To address the challenge of editing high-resolution generative meshes by non-professional users in UGC scenarios, this paper proposes a structure-aware superquadric shape abstraction framework that compresses meshes into compact, editable primitive representations. Methodologically: (i) Signed Distance Function (SDF)-guided carving suppresses primitive overlap; (ii) a voxel-based block-wise regrowth strategy enables structured part segmentation; (iii) adaptive residual pruning prevents over-segmentation; and (iv) multi-scale superquadric optimization preserves fine geometric details. Evaluated on the newly constructed 3DGen-Prim benchmark, our method significantly improves structural plausibility (low overlap, part alignment), geometric fidelity, and editability of abstractions. It constitutes the first structure-aware abstraction solution explicitly designed for user-driven editability in generative 3D content creation.

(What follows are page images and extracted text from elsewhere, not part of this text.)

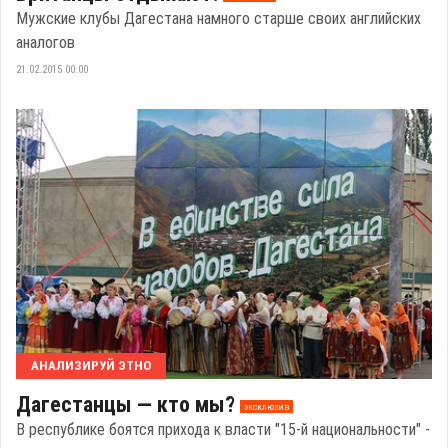
Мужские клубы Дагестана намного старше своих английских
аналогов
21.02.2015 00:00
АНАЛИЗИРУЙ ЭТНО
Дагестанцы — кто мы?
эксклюзив
В республике боятся прихода к власти "15-й национальности" -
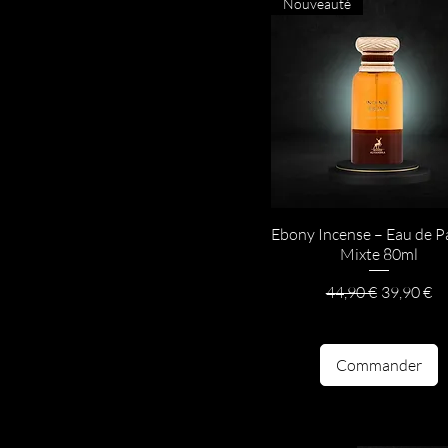
Nouveauté
Ebony Incense – Eau de 
Mixte 80ml
Prix original
Prix prom
44,90 €
39,90 €
Commander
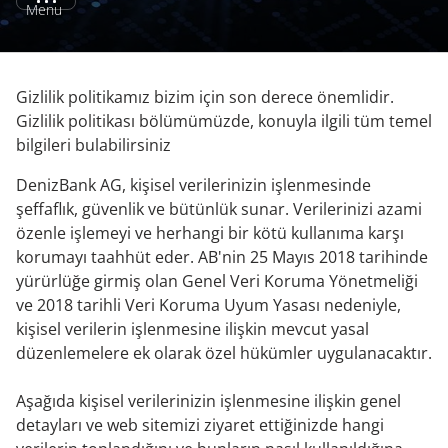
Menu
Gizlilik politikamız bizim için son derece önemlidir.
Gizlilik politikası bölümümüzde, konuyla ilgili tüm temel
bilgileri bulabilirsiniz
DenizBank AG, kişisel verilerinizin işlenmesinde
şeffaflık, güvenlik ve bütünlük sunar. Verilerinizi azami
özenle işlemeyi ve herhangi bir kötü kullanıma karşı
korumayı taahhüt eder. AB'nin 25 Mayıs 2018 tarihinde
yürürlüğe girmiş olan Genel Veri Koruma Yönetmeliği
ve 2018 tarihli Veri Koruma Uyum Yasası nedeniyle,
kişisel verilerin işlenmesine ilişkin mevcut yasal
düzenlemelere ek olarak özel hükümler uygulanacaktır.
Aşağıda kişisel verilerinizin işlenmesine ilişkin genel
detayları ve web sitemizi ziyaret ettiğinizde hangi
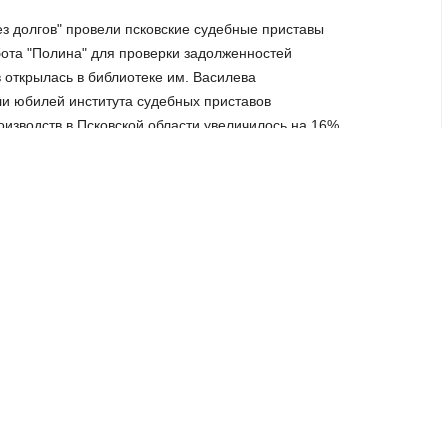
ез долгов" провели псковские судебные приставы
бота "Полина" для проверки задолженностей
в открылась в библиотеке им. Василева
или юбилей института судебных приставов
оизводств в Псковской области увеличилось на 16%
 как сегодня борются с злостными неплательщиками
аться с судебными приставами по вопросам алиментов
овичу велосипед
йку лучших по России
ровой сервис «Делегирование полномочий»
Псковской области попали в тюрьму
риставов можно сообщить на горячую линию
телефон доверия»
ах и получили консультацию от судебных приставов
кцию «Узнай про свои долги»
там выплатил пскович после принудительных мер судебных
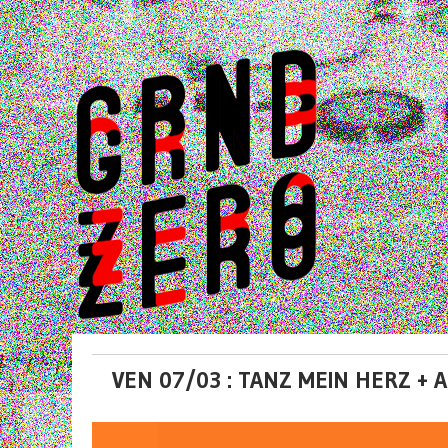
VEN 07/03 : TANZ MEIN HERZ + A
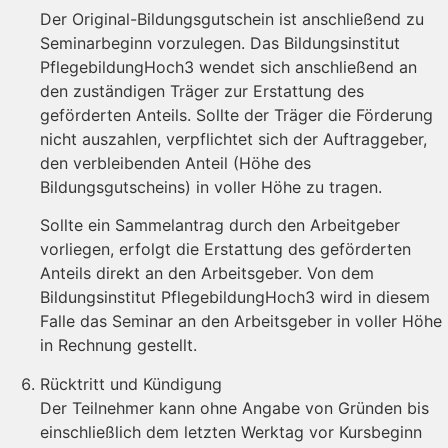
Der Original-Bildungsgutschein ist anschließend zu
Seminarbeginn vorzulegen. Das Bildungsinstitut
PflegebildungHoch3 wendet sich anschließend an
den zuständigen Träger zur Erstattung des
geförderten Anteils. Sollte der Träger die Förderung
nicht auszahlen, verpflichtet sich der Auftraggeber,
den verbleibenden Anteil (Höhe des
Bildungsgutscheins) in voller Höhe zu tragen.
Sollte ein Sammelantrag durch den Arbeitgeber
vorliegen, erfolgt die Erstattung des geförderten
Anteils direkt an den Arbeitsgeber. Von dem
Bildungsinstitut PflegebildungHoch3 wird in diesem
Falle das Seminar an den Arbeitsgeber in voller Höhe
in Rechnung gestellt.
Rücktritt und Kündigung
Der Teilnehmer kann ohne Angabe von Gründen bis
einschließlich dem letzten Werktag vor Kursbeginn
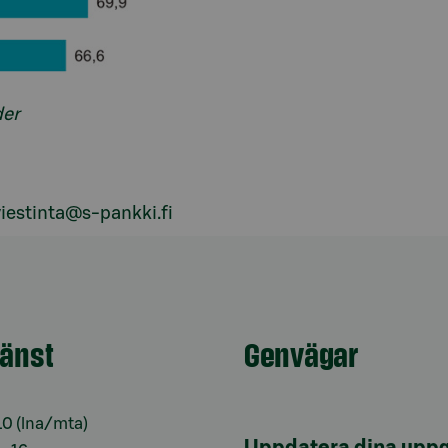
der
iestinta@s-pankki.fi
jänst
Genvägar
10
(lna/mta)
Uppdatera dina uppg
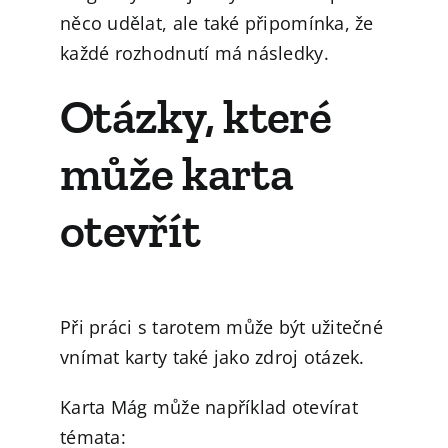
něco udělat, ale také připomínka, že
každé rozhodnutí má následky.
Otázky, které
může karta
otevřít
Při práci s tarotem může být užitečné
vnímat karty také jako zdroj otázek.
Karta Mág může například otevírat
témata:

In user-generated-content (UGC) applications, non-expert users often rely on image-to-3D generative models to create 3D assets. In this context, primitive-based shape abstraction offers a promising solution for UGC scenarios by compressing high-resolution meshes into compact, editable representations. Towards this end, effective shape abstraction must therefore be structure-aware, characterized by low overlap between primitives, part-aware alignment, and primitive compactness. We present Light-SQ, a novel superquadric-based optimization framework that explicitly emphasizes structure-awareness from three aspects. (a) We introduce SDF carving to iteratively udpate the target signed distance field, discouraging overlap between primitives. (b) We propose a block-regrow-fill strategy guided by structure-aware volumetric decomposition, enabling structural partitioning to drive primitive placement. (c) We implement adaptive residual pruning based on SDF update history to surpress over-segmentation and ensure compact results. In addition, Light-SQ supports multiscale fitting, enabling localized refinement to preserve fine geometric details. To evaluate our method, we introduce 3DGen-Prim, a benchmark extending 3DGen-Bench with new metrics for both reconstruction quality and primitive-level editability. Extensive experiments demonstrate that Light-SQ enables efficient, high-fidelity, and editable shape abstraction with superquadrics for complex generated geometry, advancing the feasibility of 3D UGC creation.